Exercise description:
In the post on the Trump presidency, restate the passage between "Donald Trump dominates" and "to authoritarian rule.", inclusive, replacing "savior" with "hero".

Excerpt:
○ ○ ○ ○ ○ ○ ○

Monday, April 08, 2019

A Historically Weak Presidency Just Keeps Getting Weaker

Donald Trump dominates the popular, electoral, and media landscapes of American politics like no other figure in living memory. Trump remains a ubiquitous presence in the daily press coverage of current events. The 2018 elections were almost entirely a referendum on Trump, with the various individual candidates running for Congress serving merely as proxy vessels for voters to register their approval or disapproval of the president amid record national turnout for a midterm. Many of Trump's supporters view him in admiring terms as something of a national savior, while his detractors accuse him of being a uniquely potent villain leading America down the road to authoritarian rule.

But in terms of actual effectiveness in using the tools of the office to achieve policy ends, the Trump administration so far ranks at the bottom among all the modern presidencies. Trump the political personality is historically strong, yet Trump the president is historically weak.

○ ○ ○ ○ ○ ○ ○

Data extract:

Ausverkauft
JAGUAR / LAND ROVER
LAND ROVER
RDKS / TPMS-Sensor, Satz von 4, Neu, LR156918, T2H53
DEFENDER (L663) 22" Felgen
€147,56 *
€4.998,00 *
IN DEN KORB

○ ○ ○ ○ ○ ○ ○

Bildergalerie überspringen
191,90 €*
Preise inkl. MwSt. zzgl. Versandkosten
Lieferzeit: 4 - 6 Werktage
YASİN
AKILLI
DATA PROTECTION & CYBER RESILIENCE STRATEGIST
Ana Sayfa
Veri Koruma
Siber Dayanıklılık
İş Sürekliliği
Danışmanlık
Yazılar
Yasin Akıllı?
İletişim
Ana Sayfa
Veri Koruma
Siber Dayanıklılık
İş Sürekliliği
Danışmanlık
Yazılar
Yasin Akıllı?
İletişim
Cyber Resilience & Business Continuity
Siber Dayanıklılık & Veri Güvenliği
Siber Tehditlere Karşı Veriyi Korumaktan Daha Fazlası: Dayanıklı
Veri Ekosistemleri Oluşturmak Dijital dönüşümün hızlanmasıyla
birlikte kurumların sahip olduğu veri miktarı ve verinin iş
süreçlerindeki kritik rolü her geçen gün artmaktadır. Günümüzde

○ ○ ○ ○ ○ ○ ○

Output of the exercise:
Donald Trump dominates the popular, electoral, and media landscapes of American politics like no other figure in living memory. Trump remains a ubiquitous presence in the daily press coverage of current events. The 2018 elections were almost entirely a referendum on Trump, with the various individual candidates running for Congress serving merely as proxy vessels for voters to register their approval or disapproval of the president amid record national turnout for a midterm. Many of Trump's supporters view him in admiring terms as something of a national hero, while his detractors accuse him of being a uniquely potent villain leading America down the road to authoritarian rule.